Reactivating Richard Demarco’s ‘Lost’ Moving Image Documents

    Activity: Other activity typesPublic engagement and outreach - public lecture/debate/seminar

    Description

    Adam Lockhart: Reactivating Richard Demarco’s ‘Lost’ Moving Image Documents

    Thursday, September 23, 2021, 19:00
    online event in English

    The Institute of the Present (IP) continues the lecture series in the frame of “Uncensored Act” programme in Timișoara. The lectures in 2021 start a thread dedicated to specific challenges and conditions of research inside artists’ and institutionalised archives, to existing practices and needs of structuring and digitising contents in order for these to become available for wider research. Centred on questions around (art) historical canons, artistic production, on the transfer, reception and circulation of contents, materials and ideas in a given cultural environment and geopolitical reality, the lecture series aim at opening a discussion about the afterlife of histories and the role played by artists in reshaping our understanding of a possible future.

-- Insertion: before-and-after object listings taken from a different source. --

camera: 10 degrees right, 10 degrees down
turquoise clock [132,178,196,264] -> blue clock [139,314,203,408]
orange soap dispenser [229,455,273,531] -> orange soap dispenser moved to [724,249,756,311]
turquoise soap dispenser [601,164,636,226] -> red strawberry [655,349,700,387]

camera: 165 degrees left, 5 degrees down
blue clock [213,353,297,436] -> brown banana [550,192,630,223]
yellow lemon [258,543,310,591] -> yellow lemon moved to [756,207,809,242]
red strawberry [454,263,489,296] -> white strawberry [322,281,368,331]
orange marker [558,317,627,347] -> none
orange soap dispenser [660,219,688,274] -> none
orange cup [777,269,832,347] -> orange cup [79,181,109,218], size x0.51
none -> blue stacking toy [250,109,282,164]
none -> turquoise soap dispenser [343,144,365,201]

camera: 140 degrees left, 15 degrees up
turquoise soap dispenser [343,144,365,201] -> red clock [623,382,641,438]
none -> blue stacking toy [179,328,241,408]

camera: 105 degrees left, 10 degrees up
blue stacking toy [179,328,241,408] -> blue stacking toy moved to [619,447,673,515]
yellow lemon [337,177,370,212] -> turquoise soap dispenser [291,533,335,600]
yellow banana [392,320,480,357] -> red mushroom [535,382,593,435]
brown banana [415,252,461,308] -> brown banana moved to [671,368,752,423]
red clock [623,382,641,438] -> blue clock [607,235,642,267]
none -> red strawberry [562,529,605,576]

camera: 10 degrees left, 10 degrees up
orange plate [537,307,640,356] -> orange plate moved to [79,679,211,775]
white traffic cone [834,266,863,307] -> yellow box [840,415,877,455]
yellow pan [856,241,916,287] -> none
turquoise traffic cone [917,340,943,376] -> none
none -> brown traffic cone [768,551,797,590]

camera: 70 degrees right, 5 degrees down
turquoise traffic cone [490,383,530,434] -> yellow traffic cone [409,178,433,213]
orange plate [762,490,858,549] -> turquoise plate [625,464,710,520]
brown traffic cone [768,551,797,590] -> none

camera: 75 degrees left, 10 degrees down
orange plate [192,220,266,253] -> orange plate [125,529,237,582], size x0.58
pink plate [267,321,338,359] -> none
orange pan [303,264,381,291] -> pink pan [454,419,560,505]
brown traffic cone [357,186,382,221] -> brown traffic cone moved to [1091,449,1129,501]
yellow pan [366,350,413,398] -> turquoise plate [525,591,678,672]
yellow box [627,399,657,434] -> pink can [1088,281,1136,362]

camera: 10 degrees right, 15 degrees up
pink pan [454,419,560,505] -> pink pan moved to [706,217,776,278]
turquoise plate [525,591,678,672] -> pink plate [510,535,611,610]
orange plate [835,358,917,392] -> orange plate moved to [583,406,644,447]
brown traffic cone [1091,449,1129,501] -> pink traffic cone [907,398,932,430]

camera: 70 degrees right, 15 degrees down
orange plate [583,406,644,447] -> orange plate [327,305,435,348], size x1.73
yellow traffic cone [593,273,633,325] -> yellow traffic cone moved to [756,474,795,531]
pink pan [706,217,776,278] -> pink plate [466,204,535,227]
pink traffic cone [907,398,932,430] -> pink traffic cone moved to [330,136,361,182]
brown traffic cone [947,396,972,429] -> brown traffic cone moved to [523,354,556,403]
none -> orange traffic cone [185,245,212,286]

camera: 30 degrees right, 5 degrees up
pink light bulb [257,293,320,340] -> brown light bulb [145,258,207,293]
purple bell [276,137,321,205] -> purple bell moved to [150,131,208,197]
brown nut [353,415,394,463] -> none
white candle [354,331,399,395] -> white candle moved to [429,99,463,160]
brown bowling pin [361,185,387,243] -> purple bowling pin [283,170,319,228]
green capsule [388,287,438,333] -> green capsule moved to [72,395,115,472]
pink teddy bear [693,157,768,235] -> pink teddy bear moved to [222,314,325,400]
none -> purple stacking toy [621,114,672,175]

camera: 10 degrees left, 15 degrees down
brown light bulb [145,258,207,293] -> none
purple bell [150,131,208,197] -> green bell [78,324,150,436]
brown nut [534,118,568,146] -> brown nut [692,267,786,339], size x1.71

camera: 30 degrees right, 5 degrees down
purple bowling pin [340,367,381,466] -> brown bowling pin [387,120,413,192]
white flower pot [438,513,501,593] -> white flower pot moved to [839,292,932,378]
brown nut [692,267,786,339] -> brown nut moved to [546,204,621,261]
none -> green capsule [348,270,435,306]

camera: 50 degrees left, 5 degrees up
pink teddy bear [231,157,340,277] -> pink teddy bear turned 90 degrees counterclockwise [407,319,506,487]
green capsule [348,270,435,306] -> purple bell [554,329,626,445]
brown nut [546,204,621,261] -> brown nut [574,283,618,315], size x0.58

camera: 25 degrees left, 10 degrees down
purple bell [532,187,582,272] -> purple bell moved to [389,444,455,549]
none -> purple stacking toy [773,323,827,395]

    Reactivating Richard Demarco’s ‘Lost’ Moving Image Documents
    Cultural exchanges generated by Italo-Scot art impresario and provocateur Richard Demarco within Europe since WWII have been relentless and his love for the arts has been a defining feature of his life. His dialogue with Eastern Europe during the Cold War was extremely important, and exhibitions at his eponymous gallery in Edinburgh, included “Romanian Art Today” in 1971, featuring Paul Neagu and Ovidiu Maitec, or “Atelier 72” of 42 Polish Artists the following year. He also conducted extensive art pilgrimages across Europe known as “Edinburgh Arts,” where he took an international entourage to lesser-known cultural locations across Western and Eastern Europe. Demarco understood the importance of these events and exchanges, taking a stills camera wherever he went, documenting almost everything he came across. Many of these photographs were digitised and are available online at the Demarco Digital Archive (demarco-archive.ac.uk), hosted at the University of Dundee. Further to this, Demarco also commissioned and encouraged people to record these happenings on film and video. Over time, many of these moving image documents may have been forgotten, lost, or recorded on unusual obsolete video formats. This lecture will follow the progress that has been made by researchers at Duncan of Jordanstone Art and Design, University of Dundee to uncover these works, the digitisation process and their re-activation for further research and exhibition.